抜粋:
------------
2014-06-25 01:17:47 | 工作・実習
ふとしたことがきっかけで,本腰を入れて電気回路を学ぼうという意欲が増してきた。

火種は一年前からずっとくすぶっていたのだが,タイミングよく電気回路の教科書を人から借りることが出来たので,ここ一週間ほど持ち歩いてはことあるごとに眺めて楽しんでいる。

今日,ようやく回路の Δ-Y 変換の変換公式を自力で導くことができたので,一年来の宿題をようやく解決できて嬉しい限りである。といっても,喜んだのはほんの一瞬で,おそるおそる電気回路の教科書を見てみると,僕のやり方よりずっと自然でエレガントな導出法が述べられていたので,有頂天から一転,落胆してしまった。

その話はいずれ機会を改めて述べることにして,最近電気回路の教科書を見て感じたことを書き留めておく。

電気回路とは,抵抗,コイル,コンデンサの3種類の受動素子で構成された回路のことをいう。抵抗は電流を電位差に,あるいは電位差を電流に変換する素子だというのが,一年前から持ち続けている持論である。また,コンデンサは電圧と電荷に関する「電場担当」の素子であり,コイルは電流と磁場を担った「磁場担当」であるという風にとらえている。コンデンサとコイルの振る舞いは Maxwell の方程式系を基礎に理解できるが,抵抗は電位差と電流を結びつける役割を果たしており,それは Maxwell の方程式系から外れて Ohm の法則を体現している。そしてこれらは Kirchhoff の法則という一つの回路解析の基本ツールとして統合されるわけである。

全くの余談であるが,Maxwell の方程式系からわかることは,電場があると電荷は加速されて電流が増大するということである。もちろん,電荷が加速度運動すると電磁場が変動し,その変動が電磁波となって放射されるため,エネルギーが減少して多少は減速するだろうが,とにかく放っておけば速さは増大する一方であろう。ところが Ohm の法則の教えるところは,加速は無制限ではなく,むしろ何かの妨害によって加速度は打消され,電流,つまりは電荷の移動速度(に相当するもの)は一定に保たれるわけである。

電荷の移動を妨げるのは抵抗内の原子である。電荷が電場の作用で加速されて獲得するはずだった運動エネルギーの増加分が何に吸い取られるかと言えば,電荷を担っている電子がぶつかる相手の原子の振動である。それが Jourle 熱に他ならない,という見方ができるだろう。

こうして,電気回路を学ぶと必然的にエネルギーやら熱やらと付き合う羽目になる。

そもそも電気回路は Maxwell の方程式系という微分方程式に基礎をおくわけだから,微分積分や微分方程式の知識が必須である。

また,複素インピーダンスやリアクタンスという概念を導入することで交流回路の解析が極めて容易になるわけだが,その際,ベクトルや複素数の知識が必要となる。
------------
記録一覧:
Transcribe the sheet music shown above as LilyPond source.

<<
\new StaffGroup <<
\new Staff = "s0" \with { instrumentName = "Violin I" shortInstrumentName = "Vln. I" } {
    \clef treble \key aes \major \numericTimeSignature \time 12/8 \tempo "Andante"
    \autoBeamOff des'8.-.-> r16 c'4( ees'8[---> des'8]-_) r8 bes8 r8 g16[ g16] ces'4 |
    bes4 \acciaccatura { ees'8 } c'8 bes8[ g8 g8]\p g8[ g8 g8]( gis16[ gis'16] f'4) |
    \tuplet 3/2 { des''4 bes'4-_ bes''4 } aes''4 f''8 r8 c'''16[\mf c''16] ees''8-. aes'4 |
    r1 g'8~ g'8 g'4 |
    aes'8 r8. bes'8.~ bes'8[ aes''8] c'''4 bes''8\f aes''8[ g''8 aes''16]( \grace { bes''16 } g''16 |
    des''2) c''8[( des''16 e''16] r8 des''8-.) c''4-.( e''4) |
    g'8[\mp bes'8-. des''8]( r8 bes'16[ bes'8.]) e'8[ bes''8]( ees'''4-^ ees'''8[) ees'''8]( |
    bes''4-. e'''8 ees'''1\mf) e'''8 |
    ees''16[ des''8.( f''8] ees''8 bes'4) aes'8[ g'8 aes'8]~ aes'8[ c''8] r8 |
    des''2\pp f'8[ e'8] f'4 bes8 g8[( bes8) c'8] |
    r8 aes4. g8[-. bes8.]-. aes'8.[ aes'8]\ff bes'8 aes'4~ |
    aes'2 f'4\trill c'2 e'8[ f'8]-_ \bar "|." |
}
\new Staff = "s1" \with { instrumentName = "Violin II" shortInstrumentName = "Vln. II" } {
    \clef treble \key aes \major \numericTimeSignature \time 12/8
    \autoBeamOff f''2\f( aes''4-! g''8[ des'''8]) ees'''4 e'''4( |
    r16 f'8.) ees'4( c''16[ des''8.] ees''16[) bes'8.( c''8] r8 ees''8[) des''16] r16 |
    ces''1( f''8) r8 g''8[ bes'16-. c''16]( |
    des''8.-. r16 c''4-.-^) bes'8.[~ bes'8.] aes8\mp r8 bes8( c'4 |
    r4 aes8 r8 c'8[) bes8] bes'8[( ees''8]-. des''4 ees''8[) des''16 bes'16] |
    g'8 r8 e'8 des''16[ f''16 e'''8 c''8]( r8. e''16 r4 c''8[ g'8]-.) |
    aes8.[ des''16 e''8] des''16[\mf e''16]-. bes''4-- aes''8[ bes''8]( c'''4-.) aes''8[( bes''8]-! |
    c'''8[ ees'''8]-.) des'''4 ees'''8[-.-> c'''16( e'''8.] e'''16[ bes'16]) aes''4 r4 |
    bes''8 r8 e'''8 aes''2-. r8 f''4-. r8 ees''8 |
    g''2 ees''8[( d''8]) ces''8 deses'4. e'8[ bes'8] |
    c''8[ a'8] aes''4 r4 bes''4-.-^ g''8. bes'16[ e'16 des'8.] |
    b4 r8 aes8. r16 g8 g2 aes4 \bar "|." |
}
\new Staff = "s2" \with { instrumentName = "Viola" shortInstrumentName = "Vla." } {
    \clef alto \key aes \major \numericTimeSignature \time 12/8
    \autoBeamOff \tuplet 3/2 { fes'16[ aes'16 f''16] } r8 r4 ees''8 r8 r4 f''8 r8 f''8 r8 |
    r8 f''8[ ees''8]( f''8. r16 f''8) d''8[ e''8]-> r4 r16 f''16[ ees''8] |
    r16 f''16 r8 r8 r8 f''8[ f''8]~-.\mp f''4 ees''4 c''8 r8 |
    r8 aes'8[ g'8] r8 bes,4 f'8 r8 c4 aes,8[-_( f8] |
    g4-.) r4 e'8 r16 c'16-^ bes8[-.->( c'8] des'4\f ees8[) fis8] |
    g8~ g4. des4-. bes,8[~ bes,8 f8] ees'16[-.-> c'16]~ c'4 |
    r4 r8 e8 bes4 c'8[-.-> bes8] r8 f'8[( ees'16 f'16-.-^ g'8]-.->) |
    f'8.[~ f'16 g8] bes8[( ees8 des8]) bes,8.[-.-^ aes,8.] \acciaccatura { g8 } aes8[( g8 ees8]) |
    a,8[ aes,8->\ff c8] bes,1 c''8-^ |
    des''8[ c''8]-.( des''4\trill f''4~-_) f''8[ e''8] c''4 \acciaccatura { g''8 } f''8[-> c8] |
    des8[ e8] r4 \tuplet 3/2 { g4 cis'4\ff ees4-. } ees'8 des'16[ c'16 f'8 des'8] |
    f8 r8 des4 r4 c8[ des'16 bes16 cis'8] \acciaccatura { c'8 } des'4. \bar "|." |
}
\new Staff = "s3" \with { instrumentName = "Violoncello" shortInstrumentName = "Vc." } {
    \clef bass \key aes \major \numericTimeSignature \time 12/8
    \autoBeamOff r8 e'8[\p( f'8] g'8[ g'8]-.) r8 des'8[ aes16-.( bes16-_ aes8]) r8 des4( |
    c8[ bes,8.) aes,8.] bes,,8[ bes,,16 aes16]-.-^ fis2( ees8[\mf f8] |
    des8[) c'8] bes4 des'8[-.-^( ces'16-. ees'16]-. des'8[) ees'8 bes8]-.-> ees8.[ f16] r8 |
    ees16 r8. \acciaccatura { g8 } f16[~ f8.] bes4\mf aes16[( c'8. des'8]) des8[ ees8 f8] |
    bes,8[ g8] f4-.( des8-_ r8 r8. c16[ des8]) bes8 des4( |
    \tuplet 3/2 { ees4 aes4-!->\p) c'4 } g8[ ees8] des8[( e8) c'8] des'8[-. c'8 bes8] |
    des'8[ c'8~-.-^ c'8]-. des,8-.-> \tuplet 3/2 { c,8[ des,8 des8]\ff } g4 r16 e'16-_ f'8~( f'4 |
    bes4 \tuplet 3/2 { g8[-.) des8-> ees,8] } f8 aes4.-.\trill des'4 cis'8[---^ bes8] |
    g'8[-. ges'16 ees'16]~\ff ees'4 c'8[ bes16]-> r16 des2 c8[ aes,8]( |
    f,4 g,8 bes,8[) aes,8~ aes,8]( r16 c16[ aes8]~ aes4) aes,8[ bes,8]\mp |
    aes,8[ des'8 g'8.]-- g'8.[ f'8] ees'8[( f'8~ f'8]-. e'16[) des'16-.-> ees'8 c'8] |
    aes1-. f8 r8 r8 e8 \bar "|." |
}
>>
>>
------------
課題 A:
電気回路についての抜粋によると、電気回路を学ぶには微分積分や微分方程式の知識が欠かせないという。抜粋に書かれている理由を一、二文で説明せよ。
課題 B:
電気回路についての抜粋をもとに、次の問いに答えよ。
(i) 電気回路を構成する3種類の受動素子は何か。
(ii) 筆者はコンデンサとコイルを、それぞれ何を担当する素子としてとらえているか。
(iii) 交流回路の解析を極めて容易にするものとして、どのような概念が挙げられているか。
課題 C:
電気回路についての抜粋の最後の文に続けて、その先を書け。

最終結果 A:
電気回路は、微分方程式である Maxwell の方程式系に基礎をおいているからである。

最終結果 B:
(i) 抵抗、コイル、コンデンサである。
(ii) コンデンサは電圧と電荷に関する「電場担当」の素子、コイルは電流と磁場を担う「磁場担当」の素子としてとらえている。
(iii) 複素インピーダンスとリアクタンスという概念である。

最終結果 C:
さらには,これらの受動素子は抵抗のみならずコイルやコンデンサにまで適用される「拡張された」 Ohm の法則に従うと考えて回路に流れる電流に関する方程式系が導かれるが,それは連立1次方程式である。したがって線形代数も必要である。

もっと言えば,正弦波以外の交流を取り扱う際に有効な Fourier 級数も顔を出す。

というわけで,回路理論をきちんと学ぶためには高校の新旧の学習指導要領で取り扱われている数学のほぼすべての知識を総動員しなければならない。場合の数と確率,集合と論理,そして不等式や整数,整式の理論は使う機会がないが。

こう考えると,大学に入ってまた微分積分や行列を習うのは電気電子系の学生にとっては必然であるように思われるのである。ただ,それらが専門科目にどう使われるのかをちゃんと見据えた取扱いをするべきである。


さて,電気電子系以外の分野の学生,特に物理学を専攻する学生にも電気回路を学ぶことを強く勧めたい。例えば複素数を用いた交流回路の取り扱いに習熟していれば,量子力学の波動関数の取り扱いもずいぶん楽になることと思う。特にフェーザ表示と呼ばれる,位相差を含めた電圧や電流の表示などからは学ぶことが多いのではないだろうか。また,線形回路の取り扱いで鍵となるのは重ね合わせの原理であるが,これはそっくりそのまま量子力学でも基本的な原理として重宝されている。思えば,この重ね合わせの原理を量子力学の重要な特性として前面に押し出したのは,他ならぬ電気工学科出身の Dirac ではなかったろうか。

また,システム理論や制御理論,通信理論でよく出てきそうな理論のひな形は2端子対回路ではないかとも思われる。そもそもシステムの理論は回路理論から派生しただろうから,回路理論を学ぶ意義は明らかであろう。

かくいう僕は学部生の頃に電気回路の授業を受講しようとしたことがあるが,授業で紹介された「鳳―テブナンの定理」という定理の名称だけが記憶に残っているだけで,肝心の定理の内容や他の理論は全く理解せずに挫折してしまった。若かりし頃にできる限りマスターしておけばよかったという気もするが,今こうして自発的に学ぶ気になって楽しみが一つ増えたことを思えば,昔にさぼってしまったこともあながち悪いともいえまい。


などと書くとさぞかし今真面目に一所懸命電気回路について勉強しているのだろうと思われるかもしれないが,恥ずかしながら理解できる事柄は未だにほんのわずかでしかない。できれば標準的な教科書を一冊,じっくりと読み解き,そこに書かれた内容を確実にマスターしたいものだが,2端子対回路や三相交流という,教科書の最後の方で書かれている単元は,正直,理解できそうな気がしない・・・。

とりあえず,インピーダンスやリアクタンスを使いこなせる程度を目標に,もう少し粘ろうとは思っている。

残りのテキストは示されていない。